The URA (in addition to HACP) coordinates with the City and the other Authorities in the transporting of hundreds of millions of dollars from our Federal and State government to development projects within city limits.

There is a sense in which everything the URA accomplishes is at first attributable to community entrepreneurs and partners, and then is attributable to Lyndon Johnson's "Great Society". Although it has been a long time since then.

Not every cockamamie project, grant application or allocation is able to or will get cleared and approved by the higher levels and other branches of government. Yet even playing the game somewhat poorly, Pittsburgh's URA cannot help but to produce public works with deep, lasting ripple effects across the city and region.

But what exactly will it do? With whom, and how? In what proportions? Towards what ends? That is a matter for strategic planning.

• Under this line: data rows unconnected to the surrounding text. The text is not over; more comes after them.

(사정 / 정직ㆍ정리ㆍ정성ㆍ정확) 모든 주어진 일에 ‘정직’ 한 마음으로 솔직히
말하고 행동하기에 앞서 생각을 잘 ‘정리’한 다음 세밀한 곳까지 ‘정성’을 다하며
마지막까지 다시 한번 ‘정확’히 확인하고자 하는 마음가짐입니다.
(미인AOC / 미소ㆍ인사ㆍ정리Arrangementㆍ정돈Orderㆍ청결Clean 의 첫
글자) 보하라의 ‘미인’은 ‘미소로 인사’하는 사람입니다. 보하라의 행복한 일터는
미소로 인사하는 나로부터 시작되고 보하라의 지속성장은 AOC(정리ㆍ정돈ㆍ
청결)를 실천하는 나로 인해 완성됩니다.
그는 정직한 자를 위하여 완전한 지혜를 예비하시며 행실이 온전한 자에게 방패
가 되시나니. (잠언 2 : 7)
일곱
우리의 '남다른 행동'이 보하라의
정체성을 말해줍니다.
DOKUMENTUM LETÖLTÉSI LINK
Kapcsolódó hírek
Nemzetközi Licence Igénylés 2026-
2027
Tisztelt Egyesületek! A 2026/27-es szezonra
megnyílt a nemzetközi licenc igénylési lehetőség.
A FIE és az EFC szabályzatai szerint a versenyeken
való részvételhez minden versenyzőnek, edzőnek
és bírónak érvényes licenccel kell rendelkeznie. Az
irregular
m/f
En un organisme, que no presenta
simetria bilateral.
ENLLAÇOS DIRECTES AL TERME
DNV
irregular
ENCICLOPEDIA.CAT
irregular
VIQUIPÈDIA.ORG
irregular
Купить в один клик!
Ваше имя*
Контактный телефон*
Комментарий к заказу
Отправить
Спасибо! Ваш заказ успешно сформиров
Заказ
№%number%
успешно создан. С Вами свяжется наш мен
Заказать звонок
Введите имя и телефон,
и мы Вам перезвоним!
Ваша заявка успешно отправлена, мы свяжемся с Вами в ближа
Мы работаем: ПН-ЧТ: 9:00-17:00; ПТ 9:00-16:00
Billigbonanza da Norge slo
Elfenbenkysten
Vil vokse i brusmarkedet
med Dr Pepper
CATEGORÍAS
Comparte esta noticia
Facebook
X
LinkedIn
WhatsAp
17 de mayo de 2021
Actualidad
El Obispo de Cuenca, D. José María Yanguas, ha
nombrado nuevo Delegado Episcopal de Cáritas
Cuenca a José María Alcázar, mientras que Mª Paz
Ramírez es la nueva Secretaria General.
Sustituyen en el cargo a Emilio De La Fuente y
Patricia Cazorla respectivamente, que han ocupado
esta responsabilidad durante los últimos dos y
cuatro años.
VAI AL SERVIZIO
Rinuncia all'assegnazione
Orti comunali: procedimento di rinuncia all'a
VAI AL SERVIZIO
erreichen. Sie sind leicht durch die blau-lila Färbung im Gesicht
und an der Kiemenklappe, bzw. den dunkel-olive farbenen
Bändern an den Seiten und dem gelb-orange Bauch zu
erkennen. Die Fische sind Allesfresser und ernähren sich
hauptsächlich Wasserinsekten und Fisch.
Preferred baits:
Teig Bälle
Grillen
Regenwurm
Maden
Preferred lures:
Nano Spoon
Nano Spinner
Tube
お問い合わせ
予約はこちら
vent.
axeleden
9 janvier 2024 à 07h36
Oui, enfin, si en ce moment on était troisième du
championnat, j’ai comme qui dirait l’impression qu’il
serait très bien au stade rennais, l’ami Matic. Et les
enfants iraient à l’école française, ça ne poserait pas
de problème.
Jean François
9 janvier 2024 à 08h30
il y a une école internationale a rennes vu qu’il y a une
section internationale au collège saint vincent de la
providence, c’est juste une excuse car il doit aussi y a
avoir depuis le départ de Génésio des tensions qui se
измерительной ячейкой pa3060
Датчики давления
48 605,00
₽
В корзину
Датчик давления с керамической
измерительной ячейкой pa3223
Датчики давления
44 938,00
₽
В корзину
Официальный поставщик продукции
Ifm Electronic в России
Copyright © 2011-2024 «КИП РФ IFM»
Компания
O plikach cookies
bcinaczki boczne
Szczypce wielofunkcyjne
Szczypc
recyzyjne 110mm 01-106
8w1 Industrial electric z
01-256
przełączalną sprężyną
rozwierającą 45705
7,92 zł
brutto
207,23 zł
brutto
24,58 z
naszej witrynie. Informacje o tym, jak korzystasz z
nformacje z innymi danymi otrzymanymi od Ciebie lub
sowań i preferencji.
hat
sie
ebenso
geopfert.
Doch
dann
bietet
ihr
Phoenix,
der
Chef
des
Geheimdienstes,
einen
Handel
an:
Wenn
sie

Pittsburgh deserves solutions for a host of difficulties in a manner that is holistic, sustainable, and equitable in terms of civic opportunity. Investment and resource allocation are precious powers which must be leveraged to further a whole variety of strategic public objectives. One such objective is the very process of large-scale community building and enfranchisement.

(And on that note…)

COMET RECOMMENDATION: When considering appointments of board members to various civic bodies, whatever we do in the end, let us make sure we are looping the social justice community early into the conversation. There is no substitute for direct engagement with the people out there pushing the envelope.